● **What you will do**: What lines of the data include the string "invoquerai"? Copy them all.

● **Dataset entries**:
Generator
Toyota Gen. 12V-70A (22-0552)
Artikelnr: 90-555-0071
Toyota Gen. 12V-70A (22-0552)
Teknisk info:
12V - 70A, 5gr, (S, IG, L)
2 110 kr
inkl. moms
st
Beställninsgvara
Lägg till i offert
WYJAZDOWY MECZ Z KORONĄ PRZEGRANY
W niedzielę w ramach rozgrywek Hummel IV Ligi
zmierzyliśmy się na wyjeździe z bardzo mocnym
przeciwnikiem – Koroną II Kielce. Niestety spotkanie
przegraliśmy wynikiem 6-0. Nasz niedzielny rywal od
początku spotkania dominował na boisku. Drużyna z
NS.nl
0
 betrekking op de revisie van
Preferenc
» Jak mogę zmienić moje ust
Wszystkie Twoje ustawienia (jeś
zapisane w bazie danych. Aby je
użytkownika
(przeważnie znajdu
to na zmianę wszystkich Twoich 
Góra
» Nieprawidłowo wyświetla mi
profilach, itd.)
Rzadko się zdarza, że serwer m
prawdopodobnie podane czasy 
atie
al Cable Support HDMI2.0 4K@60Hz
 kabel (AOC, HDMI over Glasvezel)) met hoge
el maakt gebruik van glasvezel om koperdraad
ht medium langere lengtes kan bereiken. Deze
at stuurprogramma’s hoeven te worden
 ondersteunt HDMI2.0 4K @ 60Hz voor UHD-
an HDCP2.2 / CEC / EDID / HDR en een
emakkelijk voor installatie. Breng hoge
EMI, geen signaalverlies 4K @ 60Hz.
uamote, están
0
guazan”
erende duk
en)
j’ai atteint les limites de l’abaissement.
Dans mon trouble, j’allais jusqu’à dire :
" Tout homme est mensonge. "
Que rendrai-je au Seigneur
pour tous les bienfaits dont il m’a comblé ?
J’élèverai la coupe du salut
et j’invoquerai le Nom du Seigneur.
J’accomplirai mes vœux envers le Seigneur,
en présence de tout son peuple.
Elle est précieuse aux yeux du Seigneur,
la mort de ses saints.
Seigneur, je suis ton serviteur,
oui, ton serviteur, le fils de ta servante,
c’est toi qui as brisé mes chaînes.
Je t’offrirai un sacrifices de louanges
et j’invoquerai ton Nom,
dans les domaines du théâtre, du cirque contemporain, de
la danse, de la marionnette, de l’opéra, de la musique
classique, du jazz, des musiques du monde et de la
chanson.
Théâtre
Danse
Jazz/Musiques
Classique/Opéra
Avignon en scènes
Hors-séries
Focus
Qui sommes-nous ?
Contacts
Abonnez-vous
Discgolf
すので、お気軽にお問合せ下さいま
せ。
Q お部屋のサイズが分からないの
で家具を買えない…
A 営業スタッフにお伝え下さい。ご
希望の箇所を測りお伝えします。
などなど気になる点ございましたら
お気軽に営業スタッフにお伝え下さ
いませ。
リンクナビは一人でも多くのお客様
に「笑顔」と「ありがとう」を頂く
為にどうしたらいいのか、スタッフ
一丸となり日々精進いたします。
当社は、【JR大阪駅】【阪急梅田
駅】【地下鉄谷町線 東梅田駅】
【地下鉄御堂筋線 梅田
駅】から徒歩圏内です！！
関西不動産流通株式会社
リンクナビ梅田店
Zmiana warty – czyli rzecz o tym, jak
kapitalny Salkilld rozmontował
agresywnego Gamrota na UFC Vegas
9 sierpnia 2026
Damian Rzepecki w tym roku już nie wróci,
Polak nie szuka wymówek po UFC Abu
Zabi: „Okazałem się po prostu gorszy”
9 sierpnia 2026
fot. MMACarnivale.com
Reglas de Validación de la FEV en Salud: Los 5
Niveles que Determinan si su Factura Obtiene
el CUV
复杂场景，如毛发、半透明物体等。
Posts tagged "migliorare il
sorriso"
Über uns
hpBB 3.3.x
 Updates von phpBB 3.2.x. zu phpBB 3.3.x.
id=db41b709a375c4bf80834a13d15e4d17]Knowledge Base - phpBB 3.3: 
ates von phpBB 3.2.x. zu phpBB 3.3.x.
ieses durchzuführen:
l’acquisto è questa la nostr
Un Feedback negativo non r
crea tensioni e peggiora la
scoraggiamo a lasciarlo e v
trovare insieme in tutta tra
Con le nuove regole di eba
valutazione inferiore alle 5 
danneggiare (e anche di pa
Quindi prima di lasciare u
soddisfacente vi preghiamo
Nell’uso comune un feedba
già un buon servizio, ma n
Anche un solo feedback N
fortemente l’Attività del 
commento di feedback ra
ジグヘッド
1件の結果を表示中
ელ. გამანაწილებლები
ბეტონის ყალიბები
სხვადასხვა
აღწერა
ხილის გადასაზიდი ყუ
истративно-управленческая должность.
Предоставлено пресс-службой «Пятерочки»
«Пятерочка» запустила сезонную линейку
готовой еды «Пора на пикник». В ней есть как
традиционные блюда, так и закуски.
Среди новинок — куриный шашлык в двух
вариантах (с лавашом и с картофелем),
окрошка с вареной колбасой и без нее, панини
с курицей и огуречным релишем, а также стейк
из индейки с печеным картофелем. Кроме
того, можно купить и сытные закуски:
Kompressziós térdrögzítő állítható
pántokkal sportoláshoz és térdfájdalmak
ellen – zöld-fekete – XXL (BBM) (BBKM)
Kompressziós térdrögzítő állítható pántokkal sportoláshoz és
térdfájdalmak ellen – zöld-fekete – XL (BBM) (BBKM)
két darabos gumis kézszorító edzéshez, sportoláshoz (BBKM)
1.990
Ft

● **Solution to this exercise**:
et j’invoquerai le Nom du Seigneur.
et j’invoquerai ton Nom,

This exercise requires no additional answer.